Patients with chronic pain have often been on narcotic pain relievers for years – which means their bodies are opioid dependent and opioid tolerant. They come in for a procedure or surgery and are quickly labeled as “drug seekers,” which leads to poor pain management as doctors and/or nurses decide that what works for everyone else “should work” for this patient too. What can we do as nurses to advocate?
- Get a good history of what they took prior to admission. Those meds need to be restarted, especially if they took scheduled meds or anything extended release. Listen to your patient – they know best what works for them.
- Think outside the box – what else might be contributing to the pain? Is the patient cold? Get a blanket. Smoker? Ask the physician for a nicotine patch. Drinker going through withdrawal? Maybe a benzo is appropriate. Stressed? Sit down and chat for a few minutes, and really listen.
- Come at the pain from multiple directions. Gabapentin works differently than narcotics, and often when used together with narcotics they boost the effectiveness of both drugs. Toradol and tylenol might be weak on their own, but when you combine either of them with other meds, they can help get your patient over the hump. If there’s a possibility that there are muscle spasm ask the physician for an antispasmodic. Pain receptors are not all alike, and not all drugs work the same way. Administer different things so you can come at pain from many sides all at once.
- If the patient is dependent on narcotics they won’t have the side effects you’re used to seeing in other patients. Be willing to try strong drugs if they’re available – just have precautions in place and be prepared for changes in breathing and/or mental status.

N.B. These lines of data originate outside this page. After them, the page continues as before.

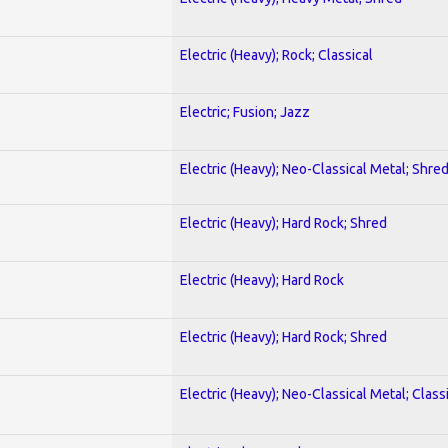
Electric (Heavy); Rock; Classical
Electric; Fusion; Jazz
Electric (Heavy); Neo-Classical Metal; Shre
Electric (Heavy); Hard Rock; Shred
Electric (Heavy); Hard Rock
Electric (Heavy); Hard Rock; Shred
Electric (Heavy); Neo-Classical Metal; Class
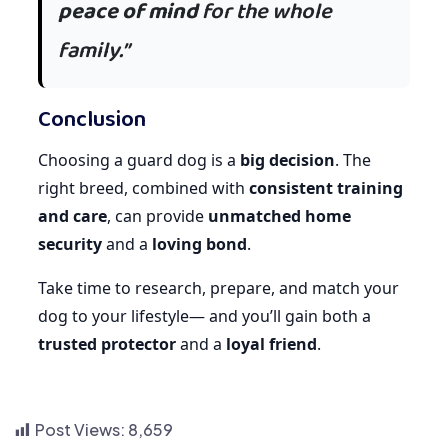
peace of mind
for the whole
family.”
Conclusion
Choosing a guard dog is a
big decision
. The
right breed, combined with
consistent training
and care
, can provide
unmatched home
security
and a
loving bond
.
Take time to research, prepare, and match your
dog to your lifestyle— and you’ll gain both a
trusted protector
and a
loyal friend
.
Post Views:
8,659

I had a patient over the weekend who normally takes high dose oxycodone ir around the clock, high dose oxycodone er around the clock, ativan, and was on a dilaudid/ketamine pca. Every time the pain specialist told me to increase the dose I took a deep breath, terrified that I’d miss respiratory depression because I was managing 5 patients – I couldn’t monitor this one closely enough. Yet, every time we increased the dose the patient was absolutely fine. Not a single side effect, even when he was getting enough narcotics to kill a horse. By day 2 with this patient, I saw his smile for the first time. His pain was being controlled better than it had been in 20 years. We’d stumbled on a regimen that works for him, and he was able to walk long distances (300 ft for him was long distance) for the first time in years. He was going to get his life back and he was “tickled.” Quite a change from lying in the fetal position with tears streaming down his cheeks. Pain is real, it is subjective, and every body reacts differently to medications. Don’t assume you know what your patient “should” be feeling or what “should work.”